*PROBLEM TO WORK ON*.
Copy the records from their beginning through the line that contains "nis erfolgreicher Steuer", including both ends. Leave the pictures out of your copy.

· · · · ·

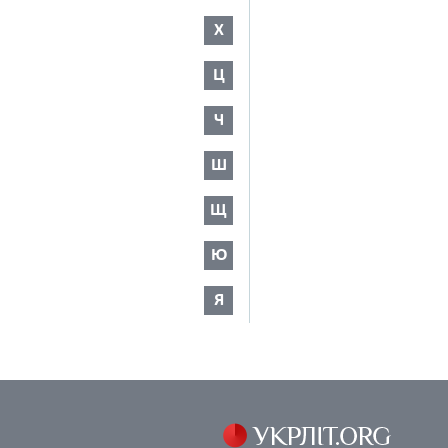
Х
Ц
Ч
Ш
Щ
Ю
Я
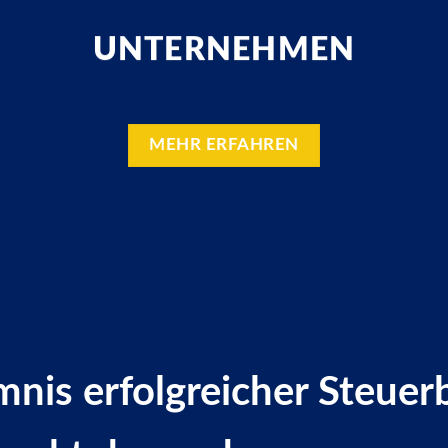
UNTERNEHMEN
MEHR ERFAHREN
nis erfolgreicher Steuer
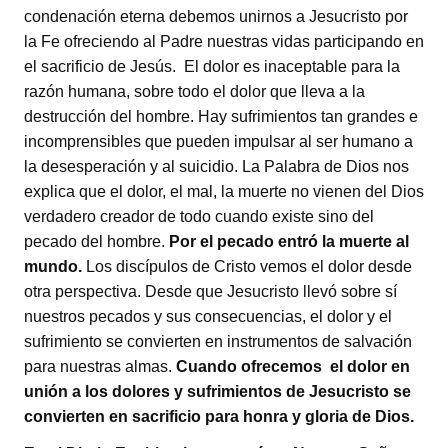
condenación eterna debemos unirnos a Jesucristo por
la Fe ofreciendo al Padre nuestras vidas participando en
el sacrificio de Jesús. El dolor es inaceptable para la
razón humana, sobre todo el dolor que lleva a la
destrucción del hombre. Hay sufrimientos tan grandes e
incomprensibles que pueden impulsar al ser humano a
la desesperación y al suicidio. La Palabra de Dios nos
explica que el dolor, el mal, la muerte no vienen del Dios
verdadero creador de todo cuando existe sino del
pecado del hombre.
Por el pecado entró la muerte al
mundo.
Los discípulos de Cristo vemos el dolor desde
otra perspectiva. Desde que Jesucristo llevó sobre sí
nuestros pecados y sus consecuencias, el dolor y el
sufrimiento se convierten en instrumentos de salvación
para nuestras almas.
Cuando ofrecemos el dolor en
unión a los dolores y sufrimientos de Jesucristo se
convierten en sacrificio para honra y gloria de Dios.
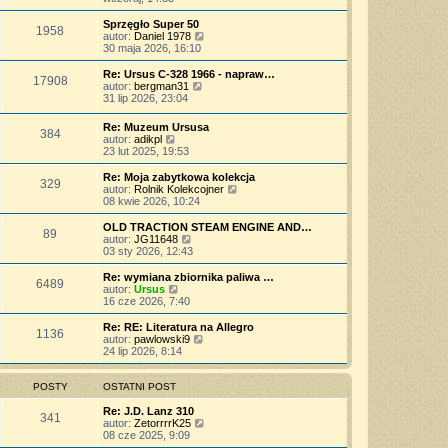
o
s
j
t
ś
s
z
n
l
w
Sprzęgło Super 50
t
y
o
1958
n
i
W
autor:
Daniel 1978
p
w
a
e
y
30 maja 2026, 16:10
o
s
j
t
ś
s
z
n
l
w
Re: Ursus C-328 1966 - napraw…
t
y
o
17908
n
i
W
autor:
bergman31
p
w
a
e
y
31 lip 2026, 23:04
o
s
j
t
ś
s
z
n
l
w
t
Re: Muzeum Ursusa
y
o
n
384
i
W
autor:
adikpl
p
w
a
e
y
23 lut 2025, 19:53
o
s
j
t
ś
s
z
n
l
w
t
Re: Moja zabytkowa kolekcja
y
o
n
329
i
W
autor:
Rolnik Kolekcojner
p
w
a
e
y
08 kwie 2026, 10:24
o
s
j
t
ś
s
z
n
l
w
t
OLD TRACTION STEAM ENGINE AND…
y
o
89
n
i
W
autor:
JG11648
p
w
a
e
y
03 sty 2026, 12:43
o
s
j
t
ś
s
z
n
l
w
t
Re: wymiana zbiornika paliwa …
y
o
6489
n
i
W
autor:
Ursus
p
w
a
e
y
16 cze 2026, 7:40
o
s
j
t
ś
s
z
n
l
w
t
Re: RE: Literatura na Allegro
y
o
1136
n
i
W
autor:
pawlowski9
p
w
a
e
y
24 lip 2026, 8:14
o
s
j
t
ś
s
z
n
l
w
t
y
o
n
i
POSTY
OSTATNI POST
p
w
a
e
o
s
j
t
Re: J.D. Lanz 310
s
341
z
n
l
W
autor:
ZetorrrrK25
t
y
o
n
y
08 cze 2025, 9:09
p
w
a
ś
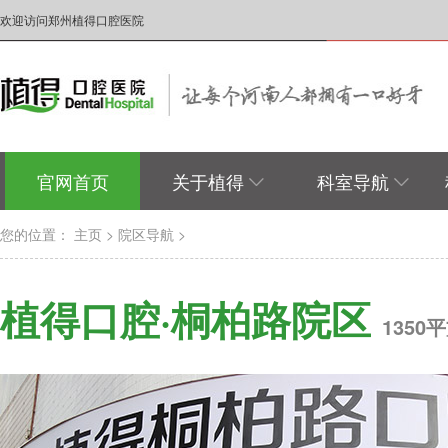
欢迎访问郑州植得口腔医院
官网首页
关于植得
科室导航
您的位置：
主页
>
院区导航
>
植得口腔·桐柏路院区
135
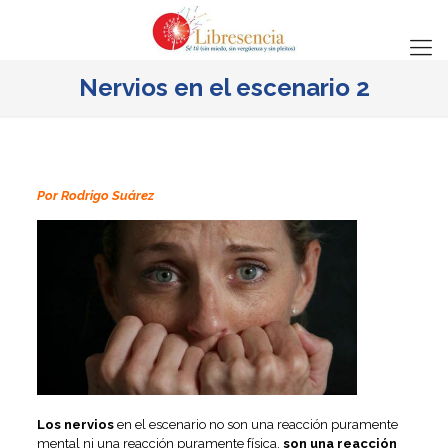
Nervios en el escenario 2
Por Rodrigo Suárez
Los nervios
en el escenario no son una reacción puramente
mental ni una reacción puramente física,
son una
reacción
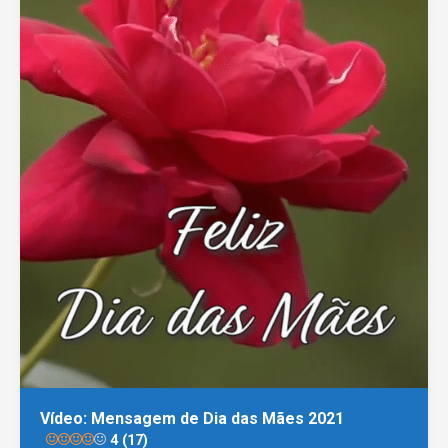
Vídeo: Mensagem de Dia das Mães 2021
4 (17)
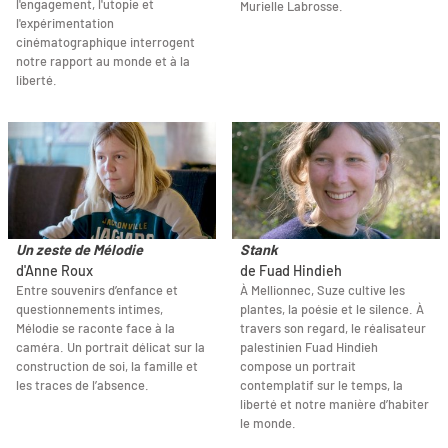
l'engagement, l'utopie et
Murielle Labrosse.
l'expérimentation
cinématographique interrogent
notre rapport au monde et à la
liberté.
Un zeste de Mélodie
Stank
d'Anne Roux
de Fuad Hindieh
Entre souvenirs d’enfance et
À Mellionnec, Suze cultive les
questionnements intimes,
plantes, la poésie et le silence. À
Mélodie se raconte face à la
travers son regard, le réalisateur
caméra. Un portrait délicat sur la
palestinien Fuad Hindieh
construction de soi, la famille et
compose un portrait
les traces de l’absence.
contemplatif sur le temps, la
liberté et notre manière d’habiter
le monde.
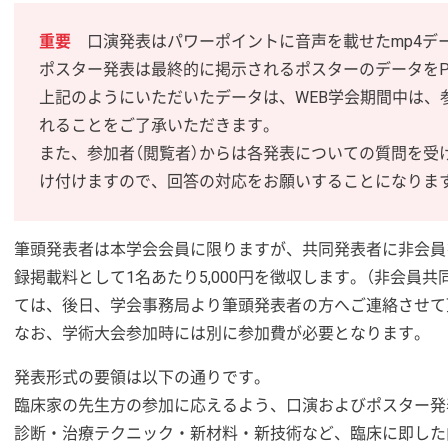
重要
口演発表はパワーポイントに音声を載せたmp4デ
ポスター発表は最終的に掲示されるポスターのデータをP
上記のようにいただいたデータは、WEB学会期間中は、
れることをご了承いただきます。
また、参加者（閲覧者）からは各発表についての質問を受
け付けますので、回答の対応をお願いすることになりま
筆頭発表者は本学会会員に限りますが、共同発表者に非会員
録掲載料として1名あたり5,000円を徴収します。（非会員
ては、後日、学会事務局より筆頭発表者の方へご連絡させて
なお、学術大会参加時には別に参加費が必要となります。
発表形式の要領は以下の通りです。
臨床家の先生方の参加に応えるよう、口演およびポスター発
診断・治療テクニック・新材料・新技術など、臨床に即した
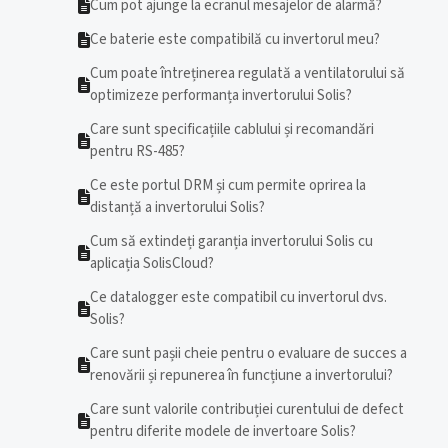
Cum pot ajunge la ecranul mesajelor de alarmă?
Ce baterie este compatibilă cu invertorul meu?
Cum poate întreținerea regulată a ventilatorului să
optimizeze performanța invertorului Solis?
Care sunt specificațiile cablului și recomandări
pentru RS-485?
Ce este portul DRM și cum permite oprirea la
distanță a invertorului Solis?
Cum să extindeți garanția invertorului Solis cu
aplicația SolisCloud?
Ce datalogger este compatibil cu invertorul dvs.
Solis?
Care sunt pașii cheie pentru o evaluare de succes a
renovării și repunerea în funcțiune a invertorului?
Care sunt valorile contribuției curentului de defect
pentru diferite modele de invertoare Solis?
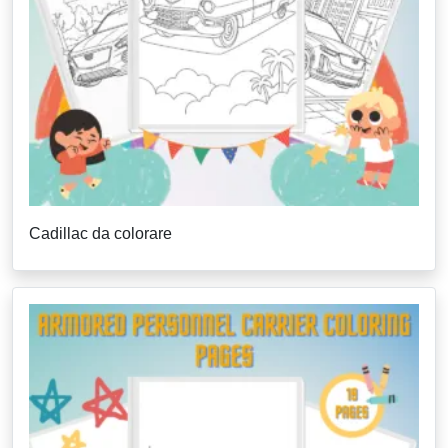
Cadillac da colorare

· · · · ·

*WRITTEN RESPONSE*.
Х
Ц
Ч
Ш
Щ
Ю
Я
UNTERNEHMEN
MEHR ERFAHREN
nis erfolgreicher Steuer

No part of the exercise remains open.